Skandalös erscheint auch die „Taschenkarte“ der Bundeswehr. Sie enthält die Befehle für jeden Soldaten. In der Truppe ist es ein offenes Geheimnis, daß der, der die Befehle genau beachtet, schnell tot sein kann. So soll der Soldat, ehe er den Taliban erschießt, „Stop“ rufen. Sollte ein Gegner die Flucht ergreifen, darf nicht auf ihn geschossen werden, so daß er bei nächster Gelegenheit sein tödliches Werk fortsetzen kann. Erst jetzt sind Änderungen im Gespräch: Die Bundeswehr soll danach Abwehrmaßnahmen schon dann beginnen, wenn ein Angriff „erkennbar“ ist statt wie bisher „unmittelbar“ bevorsteht. Das mag haarspalterisch klingen, ist aber wichtig für die Soldaten, um sich den Staatsanwalt vom Hals halten zu können. Auch die generelle Einsatzgrundlage wird möglicherweise geändert. So soll aus dem Einsatzbefehl laut dem Spiegel der folgende Satz gestrichen werden: „Die Anwendung tödlicher Gewalt ist verboten, solange nicht ein Angriff stattfindet oder unmittelbar bevorsteht.“ In Bundeswehr-Kreisen heißt es, wenn man sich gerade an diese Vorschrift gehalten hätte, wäre die Zahl der gefallenen deutschen Soldaten schon wesentlich höher.

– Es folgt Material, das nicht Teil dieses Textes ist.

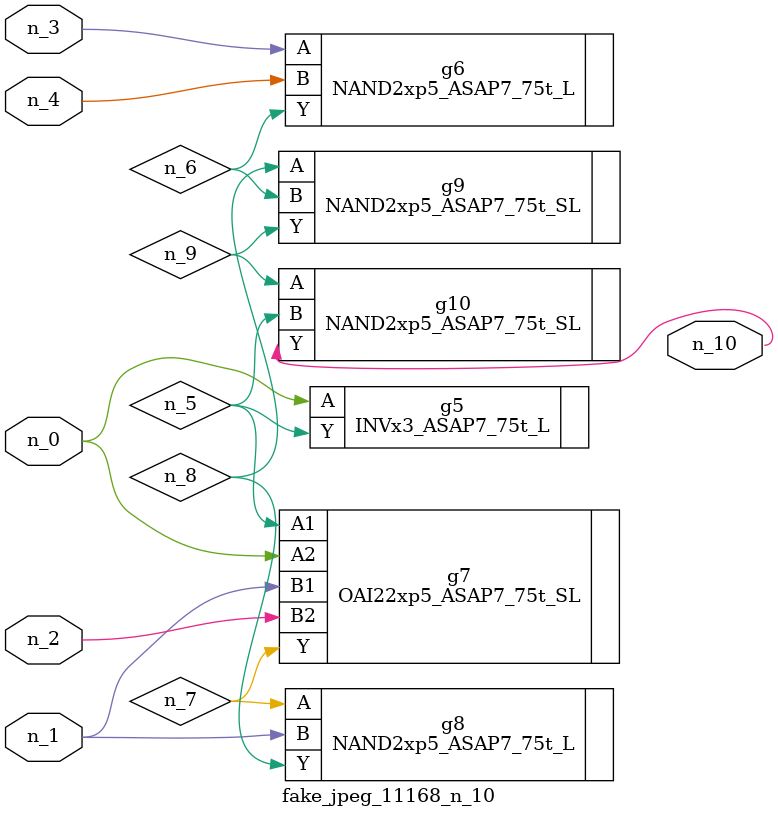
<source format=v>
module fake_jpeg_11168_n_10 (n_3, n_2, n_1, n_0, n_4, n_10);

input n_3;
input n_2;
input n_1;
input n_0;
input n_4;

output n_10;

wire n_8;
wire n_9;
wire n_6;
wire n_5;
wire n_7;

INVx3_ASAP7_75t_L g5 ( 
.A(n_0),
.Y(n_5)
);

NAND2xp5_ASAP7_75t_L g6 ( 
.A(n_3),
.B(n_4),
.Y(n_6)
);

OAI22xp5_ASAP7_75t_SL g7 ( 
.A1(n_5),
.A2(n_0),
.B1(n_1),
.B2(n_2),
.Y(n_7)
);

NAND2xp5_ASAP7_75t_L g8 ( 
.A(n_7),
.B(n_1),
.Y(n_8)
);

NAND2xp5_ASAP7_75t_SL g9 ( 
.A(n_8),
.B(n_6),
.Y(n_9)
);

NAND2xp5_ASAP7_75t_SL g10 ( 
.A(n_9),
.B(n_5),
.Y(n_10)
);


endmodule
</source>
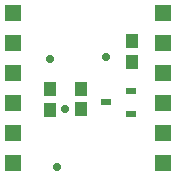
<source format=gbs>
G75*
%MOIN*%
%OFA0B0*%
%FSLAX24Y24*%
%IPPOS*%
%LPD*%
%AMOC8*
5,1,8,0,0,1.08239X$1,22.5*
%
%ADD10R,0.0581X0.0581*%
%ADD11R,0.0444X0.0483*%
%ADD12R,0.0326X0.0247*%
%ADD13C,0.0290*%
D10*
X002833Y002813D03*
X002833Y003813D03*
X002833Y004813D03*
X002833Y005813D03*
X002833Y006813D03*
X002833Y007813D03*
X007833Y007813D03*
X007833Y006813D03*
X007833Y005813D03*
X007833Y004813D03*
X007833Y003813D03*
X007833Y002813D03*
D11*
X005103Y004609D03*
X005103Y005278D03*
X004073Y005268D03*
X004073Y004599D03*
X006813Y006199D03*
X006813Y006868D03*
D12*
X006786Y005227D03*
X006786Y004440D03*
X005950Y004833D03*
D13*
X004573Y004603D03*
X004073Y006293D03*
X005933Y006363D03*
X004303Y002693D03*
M02*

</source>
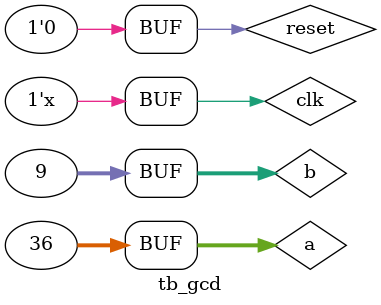
<source format=v>
`timescale 1ns / 1ps

module tb_gcd;

	reg [31:0] a;
	reg [31:0] b;
	reg clk;
	reg reset;
	wire [31:0] c;
    wire done;

    gcd gcd1(a,b,c,done,clk,reset);

	initial begin
		clk = 0;
		reset = 1;
		end
	always
	#10 clk = ~clk;
	
	
	initial
	begin
	#80;
	reset = 0;
	end

    initial 
    begin
        #30
        a = 32'd36;
	    b = 32'd9;
	    
        $monitor("gcd of (%d,%d) is %d",a,b,c);
    end

endmodule
</source>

Auch die Ausrüstung der Bundeswehr ist unzureichend. Schwere Waffen wie Artillerie sind laut Einsatzbeschluß nicht vorgesehen, obwohl sie gebraucht würden. Jung selbst beklagt Defizite bei Hubschraubern. Die neuen Hubschrauber für die Truppe sind aber nicht einsatzbereit. Und ein Einsatz der Luftwaffe ist außer zu Aufklärungszwecken nicht vorgesehen. Das heißt: Wenn eine deutsche Einheit eingekesselt wird, muß gewartet werden, bis die Amerikaner Luftunterstützung schicken, selbst wenn die deutschen Tornados in Masar i Sharif tatenlos am Boden stehen.Und bei dem jüngsten Angriff, bei dem drei deutsche Soldaten, alle Anfang 20 Jahre alt, starben, gibt es einen Punkt, der einer Überprüfung bedarf: Sie saßen während eines Taliban-Angriffs in einem Transportpanzer „Fuchs“ und stürzten während eines Ausweichmanövers in einen Fluß oder Wassergraben. Das Fahrzeug Fuchs ist älter als die Soldaten und bietet alles andere als Schutz vor Unfällen, Minen oder Angriffen. Mit diesen Einsatzmitteln ist der Krieg nicht zu gewinnen.

Foto: Verteidigungsminister Jung ehrt in Bad Salzungen die gefallenen Soldaten: Neuer Einsatzbefehl?